The Massachusetts Senate voted unanimously last Thursday to pass An Act Modernizing the Foundation Budget for the 21st Century, which would update the state’s 25-year-old education funding formula.

Brockton Public Schools superintendent Kathleen Smith speaks to reporters outside the State House. Banner Photo

The reform bill S.2506 was introduced by Sen. Sonia Chang-Díaz and co-sponsored by 36 senators. It would implement the recommendations of the bipartisan Foundation Budget Review Commission (FBRC) which found that the foundation budget formula is underestimating education costs by $1 billion to $2 billion every year.

The bill will now move to the House of Representatives.

“For years now, our schools have been suffering death by a thousand paper cuts, and it’s long past time we right this wrong. Schools and families shouldn’t have to lawyer up to get a quality education for their children,” said Chang-Díaz, who is also the senate chair of the Joint Committee on Education.

“In Massachusetts we strive for a fair and equal education system, not as an ideal, but as a reality,” said Senate President Harriette Chandler. “This is an immensely important bill for our schools, large and small.”

Growing costs

The 1993 Education Reform Act was intended to ensure every student in the state would receive a quality education by reimbursing local school districts for the cost, but in 2015, the FBRC found that the actual costs of employee health insurance and special education services have surpassed the assumptions built into the current budget formula.

As a result, school districts across the state have had to implement budget cuts, disproportionately affecting immigrant, English language learning and special education students.

More than 50 school committees across the state have passed resolutions supporting the reform. 

Since February, the city of Brockton has been gearing up for a potential lawsuit against the commonwealth as an immigrant gateway community that has seen education expenses increase over the last four years, with state funding barely keeping up.

Facing an $8 million to $9 million budget deficit heading into next fiscal year, a group of students, school committee members, city council members and school administrators from Brockton arrived in school buses last Thursday at the Statehouse during the Senate session.

■ ■ ■ ■

Prompt
Continue the article about the Massachusetts Senate's school funding bill, picking up right after its final sentence.

Supplied entries
■ ■ ■ ■

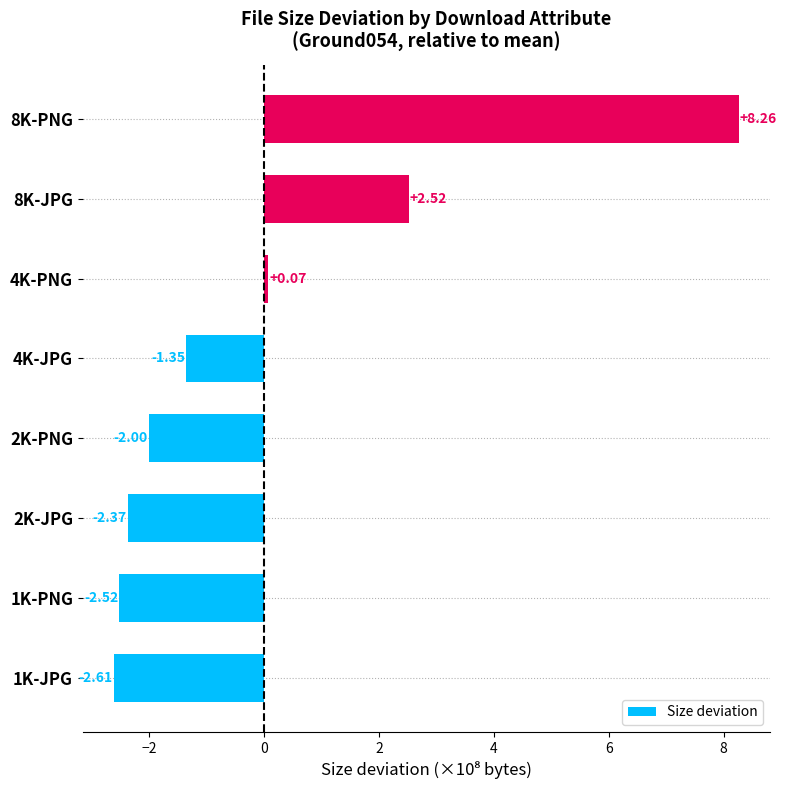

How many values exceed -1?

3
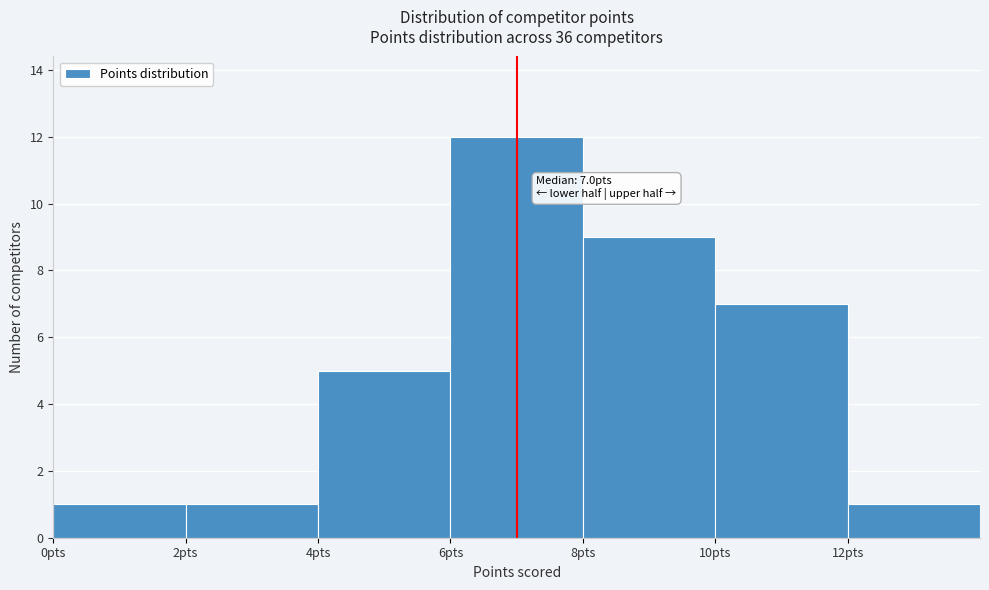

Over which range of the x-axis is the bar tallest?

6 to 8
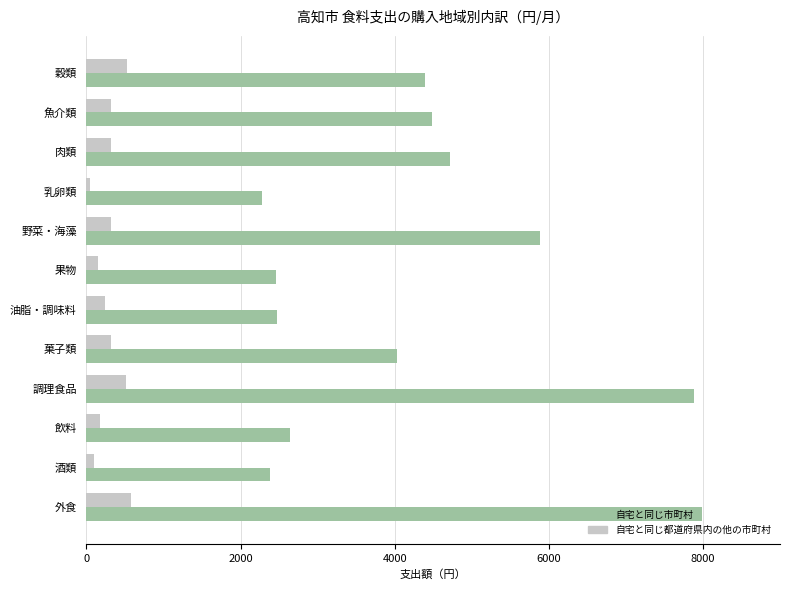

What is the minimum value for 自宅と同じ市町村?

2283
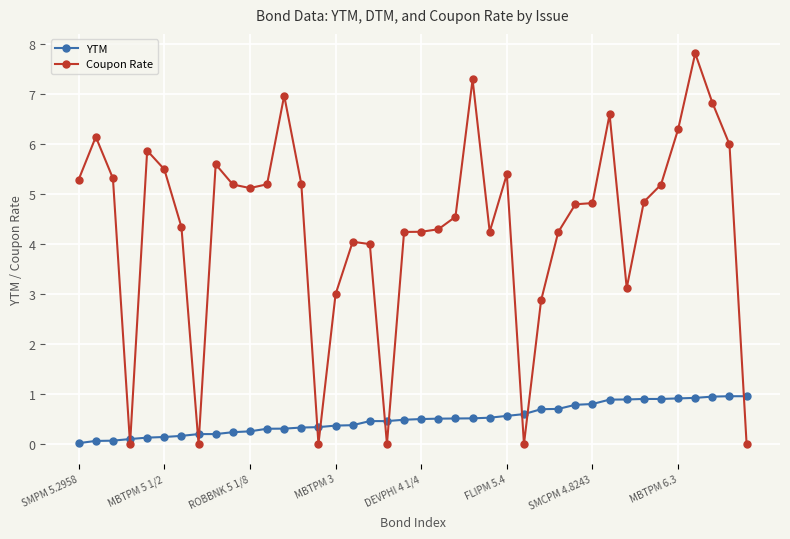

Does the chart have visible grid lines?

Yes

■ ■ ■ ■

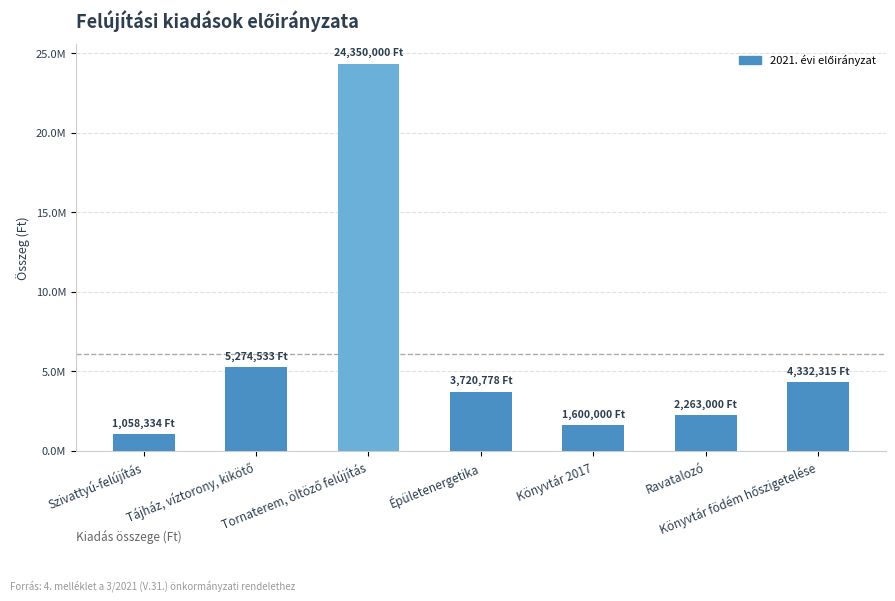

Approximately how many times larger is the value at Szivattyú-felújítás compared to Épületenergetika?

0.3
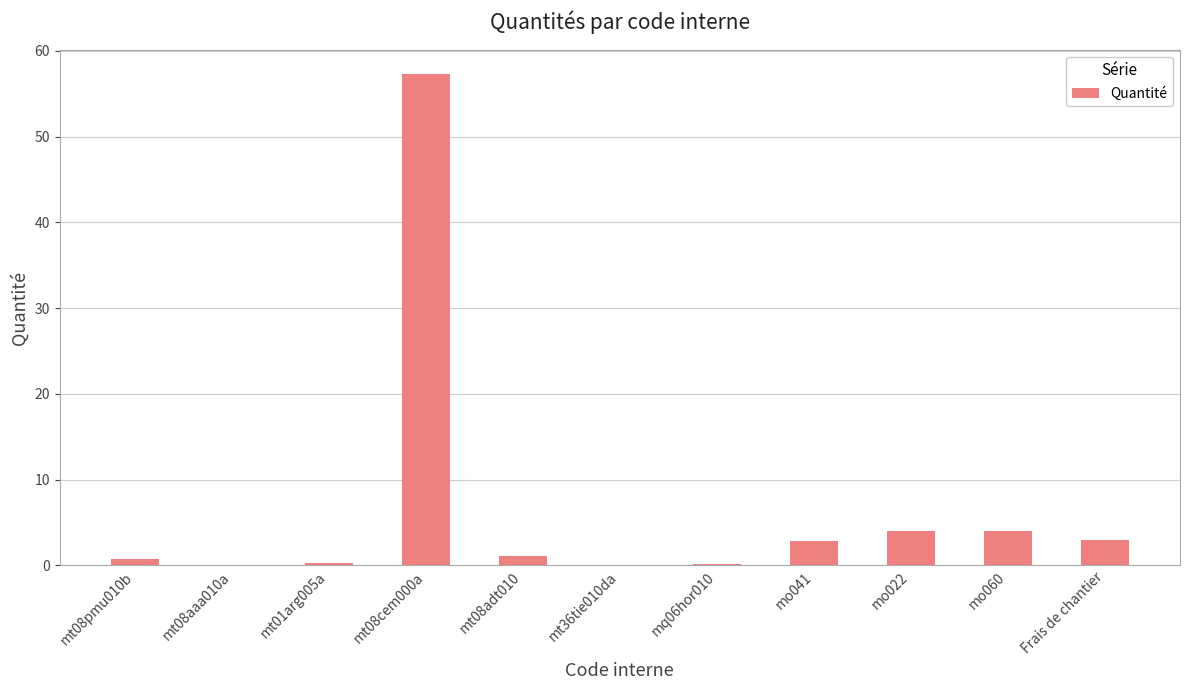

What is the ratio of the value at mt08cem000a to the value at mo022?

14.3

■ ■ ■ ■

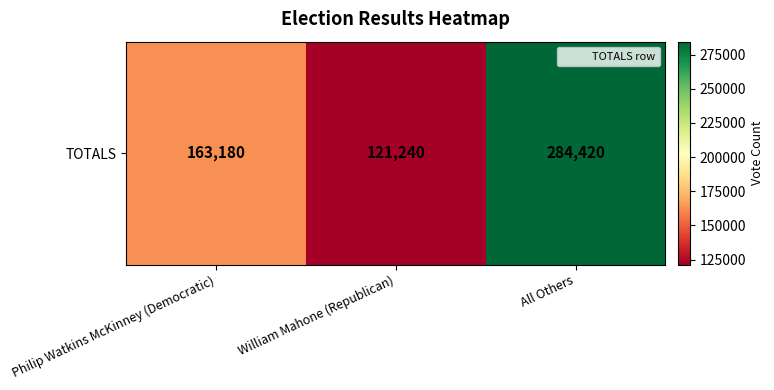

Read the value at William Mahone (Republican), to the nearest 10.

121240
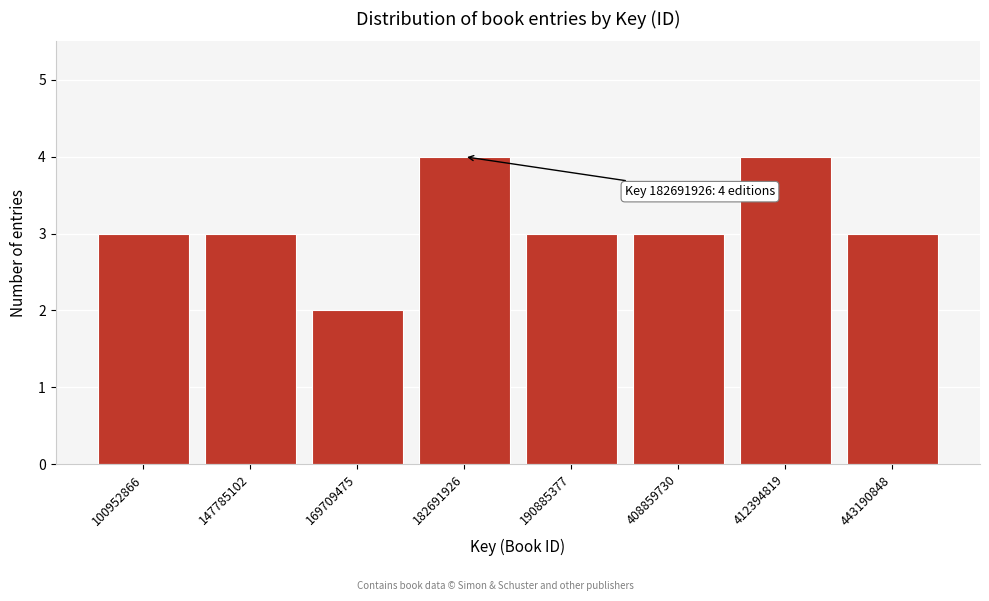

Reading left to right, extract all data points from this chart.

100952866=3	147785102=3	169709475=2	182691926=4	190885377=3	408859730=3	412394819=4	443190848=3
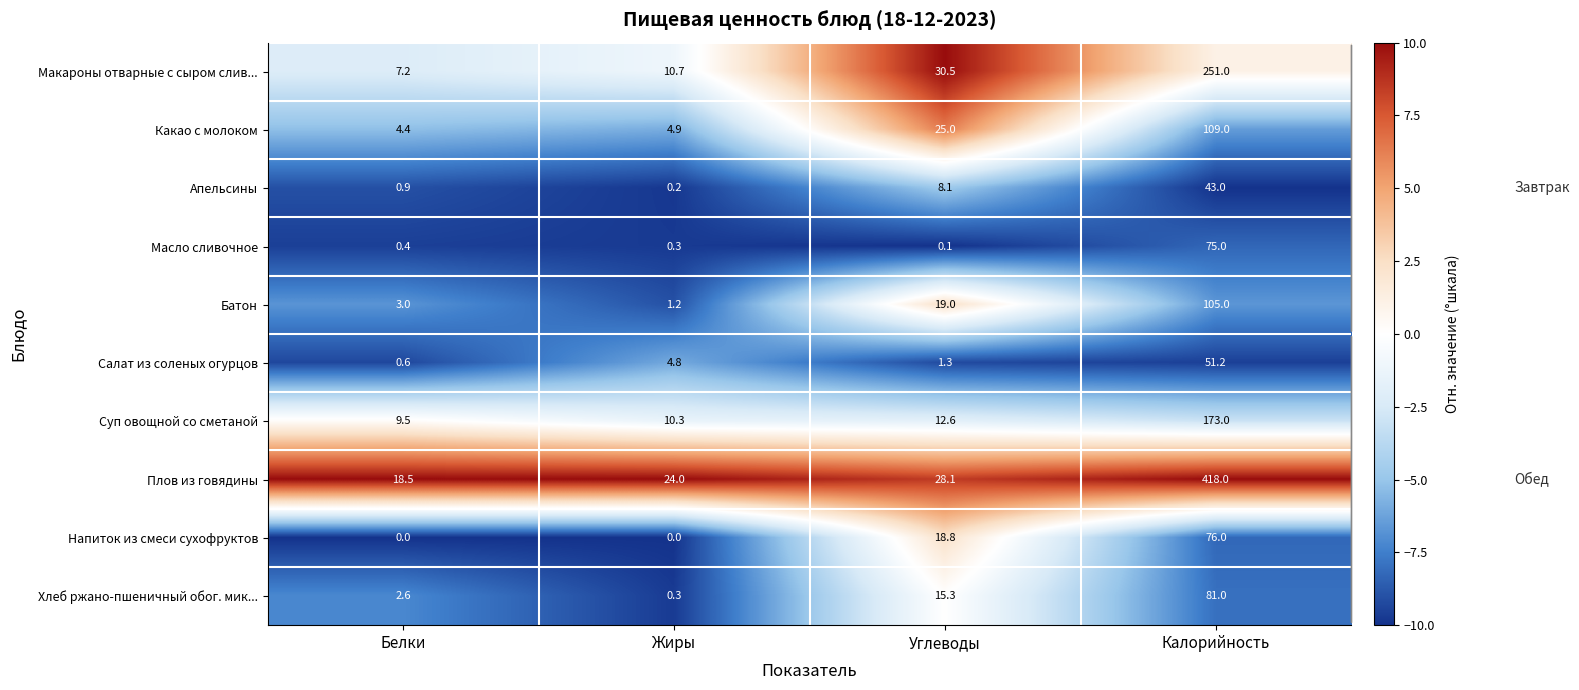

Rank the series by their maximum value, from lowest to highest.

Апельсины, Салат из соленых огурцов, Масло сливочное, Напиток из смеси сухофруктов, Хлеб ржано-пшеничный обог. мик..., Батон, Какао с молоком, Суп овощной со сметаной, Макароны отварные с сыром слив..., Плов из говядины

■ ■ ■ ■

Answer area
Brockton Public Schools superintendent Kathleen Smith arrived with the group and spoke to reporters outside the State House.

“One of the things, if you look back at the original education reform, is that there was a  mechanism to review this every five years,” Smith said. “My understanding is that this did not happen, and over the years, there were higher costs for special education, health care insurance, inflation rates, and English language learners.”

“What they [the FBRC] handed us are recommendations that have been here for at least four years — it’s time to move forward with them,” said Smith.

Aldo Petronio, chief budget officer for Brockton Public Schools, said that the budget formula did not take into account the city’s undocumented immigrant student population. “We want them to be properly included in the budget. If they aren’t on those state assistance plans, they aren’t included as a low-income student,” he said.

Patrick Driscoll, a freshman at Brockton High School, came with the group last week to support the passage of the bill.

“We shouldn’t be getting the same funding as Wellesley — we should be getting more support,” he said, while also noting that class size at his school has gone up to 35 students.

Back on the senate floor that day, Chang-Díaz addressed her colleagues. “The promise of a quality education is not just one we made to our districts as elected officials. And it’s not just one we made to our children,” she said. “It is a promise that runs to the very heart of who we are as a commonwealth.”